Retornando, os assuntos são sempre futebol (todos são técnicos experientes); a gostosura ou não das mulheres; o sexo realizado em noite anterior; a malhação “crossifitada” ou não; a ressaca da noite anterior; política (as vezes os ânimos esquentam); as piadas sobre “lá ele”, “comer”, pau pequeno/grande e, a depender do local, viagens diversas.
As gargalhadas são altas e estendidas, as vezes me parece que ocorre um retorno à fase infanto-juvenil, com falas dispersas, sem filtro e cheias de interrupções É um ambiente “masculino” e rude. Lugar de uma única masculinidade, normativa, já conhecida e, infelizmente, perpetuada. Pouco importa se quem está ali gosta ou não de ouvir ou participar daqueles papos. É uma espécie de catarse, há horas em que toda a barbearia está envolvida no processo.
Creio que há uma questão de afirmação do macho. Sempre penso no que seria se um deles ali atravessassem aquele status quo e fossem femininos. O que ocorreria? Eu, por exemplo, por não me enquadrar, chego com minhas bolsas, pochetes, meias coloridas, com símbolos (infelizmente) tidos como femininos. Por vezes, sinto-me enjoado e conto os minutos para ir embora. Naturalmente sou uma pessoa mais reservada, e nesses ambientes eu fico calado, observando, sem paciência para falar altíssimo. Geralmente durmo, ou penso em outras coisas, desligando-me do ambiente.
As barbearias atuais (creio que ainda existem aquelas da minha infância. Ou sempre foram assim?) tendem a ser ambientes altamente ostensivos e excludentes. Fechados em um nicho específico e atendendo a um público que faz parte da norma.

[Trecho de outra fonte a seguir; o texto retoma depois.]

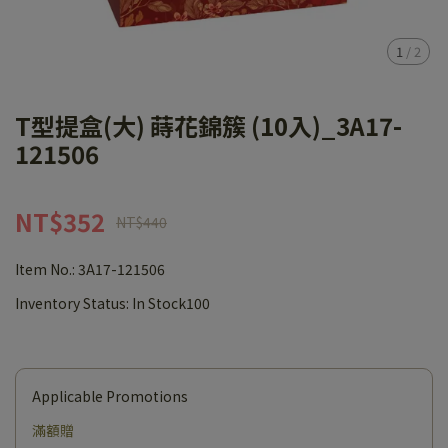
1
/
2
T型提盒(大) 蒔花錦簇 (10入)_3A17-
121506
NT$352
NT$440
Item No.:
3A17-121506
Inventory Status:
In Stock100
Applicable Promotions
滿額贈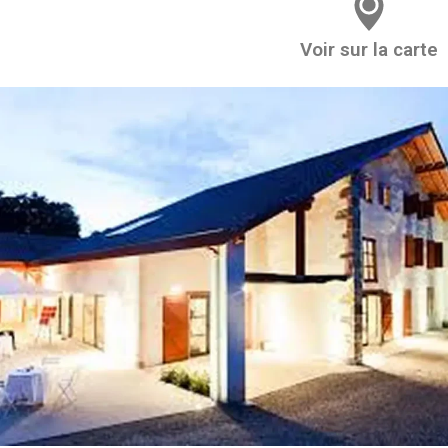
Voir sur la carte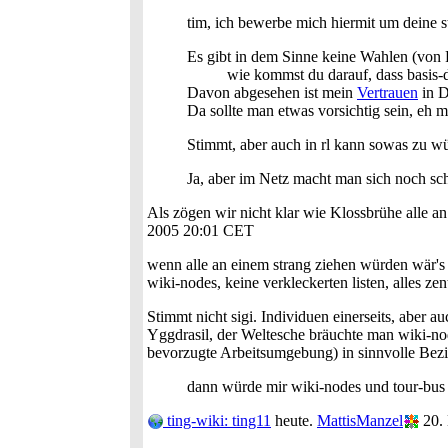
tim, ich bewerbe mich hiermit um deine s
Es gibt in dem Sinne keine Wahlen (von 
wie kommst du darauf, dass basis-de
Davon abgesehen ist mein
Vertrauen
in D
Da sollte man etwas vorsichtig sein, eh m
Stimmt, aber auch in rl kann sowas zu w
Ja, aber im Netz macht man sich noch sch
Als zögen wir nicht klar wie Klossbrühe alle a
2005 20:01 CET
wenn alle an einem strang ziehen würden wär's do
wiki-nodes, keine verkleckerten listen, alles zen
Stimmt nicht sigi. Individuen einerseits, aber
Yggdrasil, der Weltesche bräuchte man wiki-no
bevorzugte Arbeitsumgebung) in sinnvolle Bezi
dann würde mir wiki-nodes und tour-bus 
ting-wiki: ting11
heute.
MattisManzel
20.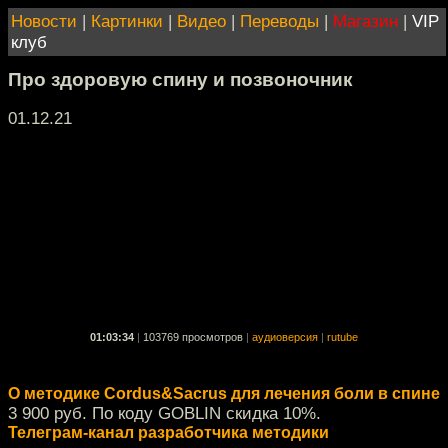
Новости
|
Картинки
|
Видео
|
Переводы
|
Магазин
|
VIP
клуб
Про здоровую спину и позвоночник
01.12.21
01:03:34
|
103769 просмотров
|
аудиоверсия
|
rutube
О методике Cordus&Sacrus для лечения боли в спине
3 900 руб. По коду GOBLIN скидка 10%.
Телеграм-канал разработчика методики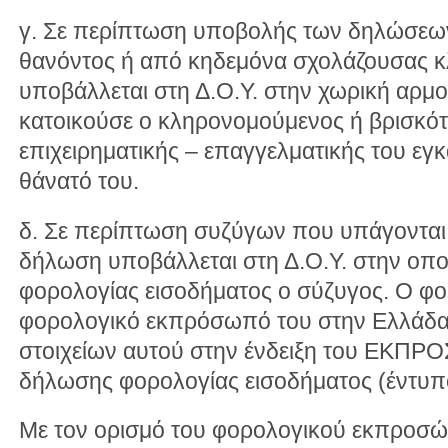
γ. Σε περίπτωση υποβολής των δηλώσεω
θανόντος ή από κηδεμόνα σχολάζουσας κ
υποβάλλεται στη Δ.Ο.Υ. στην χωρική αρμο
κατοικούσε ο κληρονομούμενος ή βρισκότ
επιχειρηματικής – επαγγελματικής του εγ
θάνατό του.
δ. Σε περίπτωση συζύγων που υπάγονται σ
δήλωση υποβάλλεται στη Δ.Ο.Υ. στην οπ
φορολογίας εισοδήματος ο σύζυγος. Ο φο
φορολογικό εκπρόσωπό του στην Ελλάδα
στοιχείων αυτού στην ένδειξη του ΕΚΠΡ
δήλωσης φορολογίας εισοδήματος (έντυπ
Με τον ορισμό του φορολογικού εκπροσώπ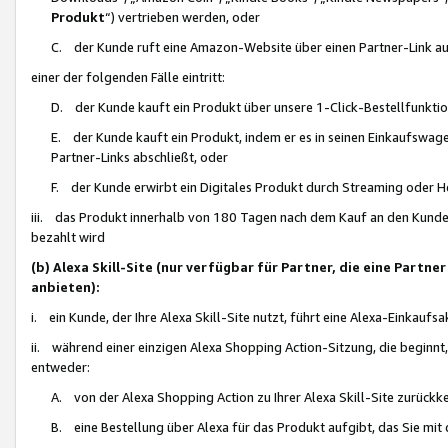
Produkt
“) vertrieben werden, oder
C. der Kunde ruft eine Amazon-Website über einen Partner-Link auf, d
einer der folgenden Fälle eintritt:
D. der Kunde kauft ein Produkt über unsere 1-Click-Bestellfunktio
E. der Kunde kauft ein Produkt, indem er es in seinen Einkaufswag
Partner-Links abschließt, oder
F. der Kunde erwirbt ein Digitales Produkt durch Streaming oder 
iii. das Produkt innerhalb von 180 Tagen nach dem Kauf an den Kunde
bezahlt wird
(b) Alexa Skill-Site (nur verfügbar für Partner, die eine Par
anbieten):
i. ein Kunde, der Ihre Alexa Skill-Site nutzt, führt eine Alexa-Einkaufsa
ii. während einer einzigen Alexa Shopping Action-Sitzung, die beginnt
entweder:
A. von der Alexa Shopping Action zu Ihrer Alexa Skill-Site zurückk
B. eine Bestellung über Alexa für das Produkt aufgibt, das Sie mit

O culto à barba trouxe um pouco essa realidade. Cabelo é a força em Sansão. E a barba parece funcionar como essa força bruta, da necessidade de se provar. Para quem não faz parte do club, pode agredir e machucar. Penso que estamos muito longe de ambientes mais democráticos e, digamos, humanos.
Aos meus barbeiros, com exceção daquele mencionado acima, minha gratidão pelo respeito e cuidado!
Referência da imagem:
Sempre fiz amizades nesse ambiente,porém,vc descreve situações bem desagradáveis passadas nesses locais. Importante visões distintas desses espaços masculinos.
Boa noite, não nos conhecemos, mas fui apresentado ao seu texto. Me chamo Eduardo e possuo uma barbearia “gourmet” como se refere. Na minha opinião, de qm frequenta, administra e possui o estabelecimento em questão, o Sr precisa frequentar mais. Eu ia até dizer “frequentar os lugares corretos” mas analisei melhor e vi que a generalidade toma conta do seu texto. E generalizamos nunca são inteligentes.
Não percebi o comentário acerca de salões de beleza femininos, que inclusive são gourmet há décadas antes das barbearias. Lá é um ambiente de fofocas triviais aonde se foca puramente na estética feminina para ser mostrada a outras mulheres e aonde grande parte do assunto é sobre os cônjuges ou o casamento da influencer…
Excelente texto! Uma triste realidade, que infelizmente somos obrigados a vivenciar.